TASK OBJECTIVE:
Pick out every line in the rows that contains the string "Cuveglio", treating uppercase and lowercase letters as different.

[DATA TO EXAMINE — start]

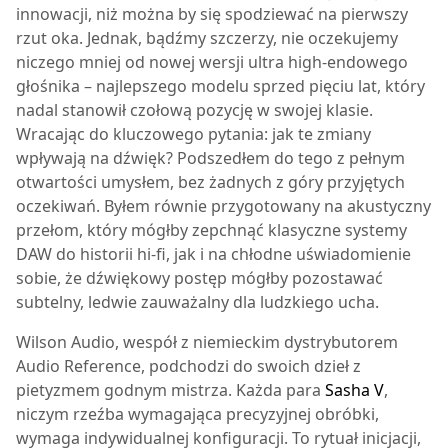
innowacji, niż można by się spodziewać na pierwszy
rzut oka. Jednak, bądźmy szczerzy, nie oczekujemy
niczego mniej od nowej wersji ultra high-endowego
głośnika – najlepszego modelu sprzed pięciu lat, który
nadal stanowił czołową pozycję w swojej klasie.
Wracając do kluczowego pytania: jak te zmiany
wpływają na dźwięk? Podszedłem do tego z pełnym
otwartości umysłem, bez żadnych z góry przyjętych
oczekiwań. Byłem równie przygotowany na akustyczny
przełom, który mógłby zepchnąć klasyczne systemy
DAW do historii hi-fi, jak i na chłodne uświadomienie
sobie, że dźwiękowy postęp mógłby pozostawać
subtelny, ledwie zauważalny dla ludzkiego ucha.
Wilson Audio, wespół z niemieckim dystrybutorem
Audio Reference, podchodzi do swoich dzieł z
pietyzmem godnym mistrza. Każda para
Sasha V
,
niczym rzeźba wymagająca precyzyjnej obróbki,
wymaga indywidualnej konfiguracji. To rytuał inicjacji,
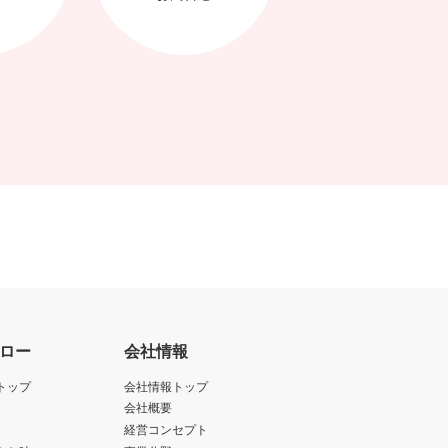
ロー
会社情報
トップ
会社情報トップ
会社概要
経営コンセプト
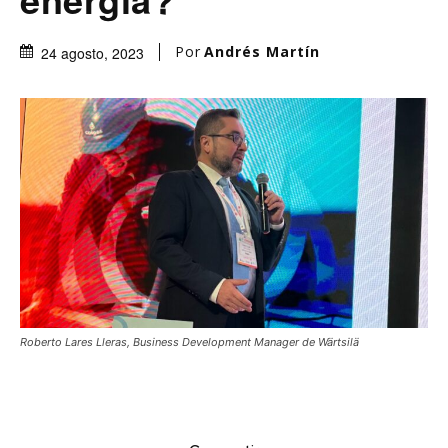
Por
Andrés Martín
24 agosto, 2023
Roberto Lares Lleras, Business Development Manager de Wärtsilä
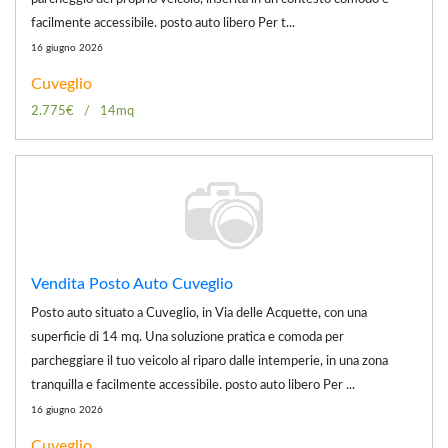
facilmente accessibile. posto auto libero Per t...
16 giugno 2026
Cuveglio
2.775€
14mq
Vendita Posto Auto Cuveglio
Posto auto situato a Cuveglio, in Via delle Acquette, con una
superficie di 14 mq. Una soluzione pratica e comoda per
parcheggiare il tuo veicolo al riparo dalle intemperie, in una zona
tranquilla e facilmente accessibile. posto auto libero Per ...
16 giugno 2026
Cuveglio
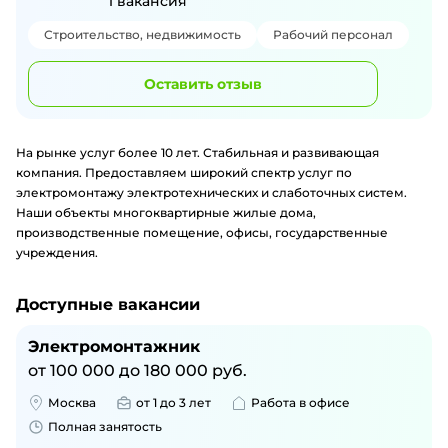
1
вакансия
Строительство, недвижимость
Рабочий персонал
Оставить отзыв
На рынке услуг более 10 лет. Стабильная и развивающая
компания. Предоставляем широкий спектр услуг по
электромонтажу электротехнических и слаботочных систем.
Наши объекты многоквартирные жилые дома,
производственные помещение, офисы, государственные
учреждения.
Доступные вакансии
Электромонтажник
от
100 000
до
180 000
руб.
Москва
от 1 до 3 лет
Работа в офисе
Полная занятость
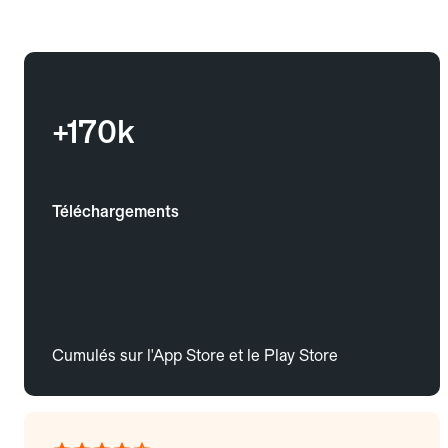
+170k
Téléchargements
Cumulés sur l'App Store et le Play Store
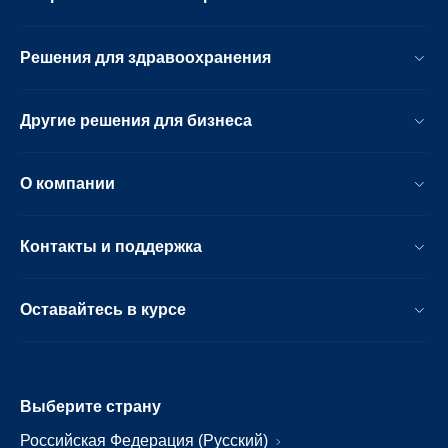
Решения для здравоохранения
Другие решения для бизнеса
О компании
Контакты и поддержка
Оставайтесь в курсе
Выберите страну
Российская Федерация (Русский)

[DATA TO EXAMINE — finish]

RESPONSE AREA:
Cuveglio
Vendita Posto Auto Cuveglio
Posto auto situato a Cuveglio, in Via delle Acquette, con una
Cuveglio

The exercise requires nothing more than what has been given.